Thank you to Allen & Unwin for providing this book in exchange for an honest review. This did not alter my review in any way.
I’m just going to state this straight up, no flowery sentences or beating around the bush: I really disliked these characters! Llewellyn and Cunningham, they’re only 21, but both are stuck up and pretentious, believing the world owes them everything though they have made no contribution to it whatsoever. They both live on government welfare, some of it ill begotten, along with Llewellyn’s young wife Aiofe and baby daughter Lily, the former who Cunningham is increasingly attracted to. They wax on and on about how they’re going to write the greatest novel of their time, yet all they do is drink beer or spirits or whatever they can find and talk about the great novels they’re going to write. They don’t work, they don’t help themselves. They are very easy to dislike.
To start with I was okay with this. The writing was really good and I was enjoying disliking them. But unfortunately by the time I was halfway through I felt pretty done with it. By the time the inevitable happened, which I could see coming a mile off, I was quite disinterested in the rest of the book and could put it down for a couple of days without thinking about it. I wasn’t excited about the book and I didn’t care what happened to the characters, which can happen when you don’t like them.
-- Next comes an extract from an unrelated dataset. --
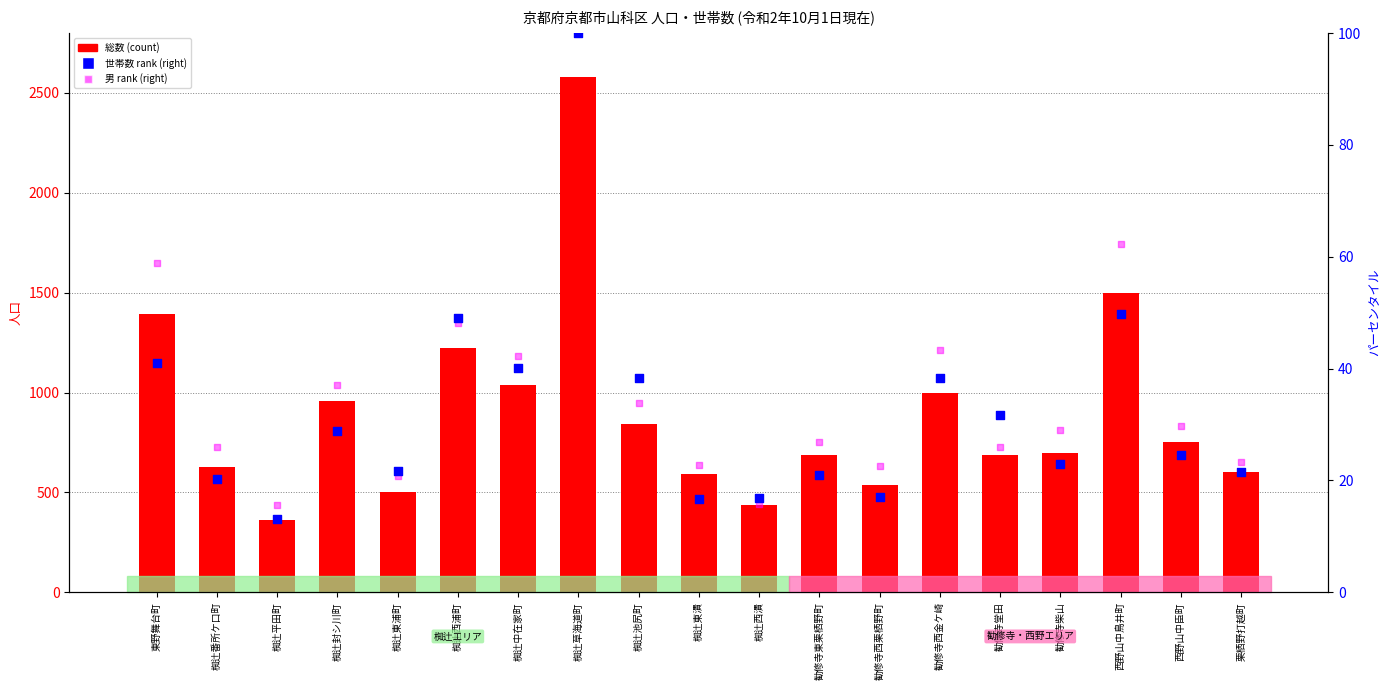

Which series contains the lowest Y value?

世帯数 rank (right axis)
Simply put, I wouldn’t like these guys if I met them. But they do sound like idealistic twenty-one year olds, not that I know much about what life was like in England in the 80s. I recognise their self-entitlement in some of the people I know, so Warner got that spot on.
I know some really smart people have talked about how great this book is, but I can’t find a whole lot more to say about it. I enjoyed the writing but the story itself couldn’t keep me interested and I didn’t feel invested. I would be curious to read Warner’s other works though and see what else he can do.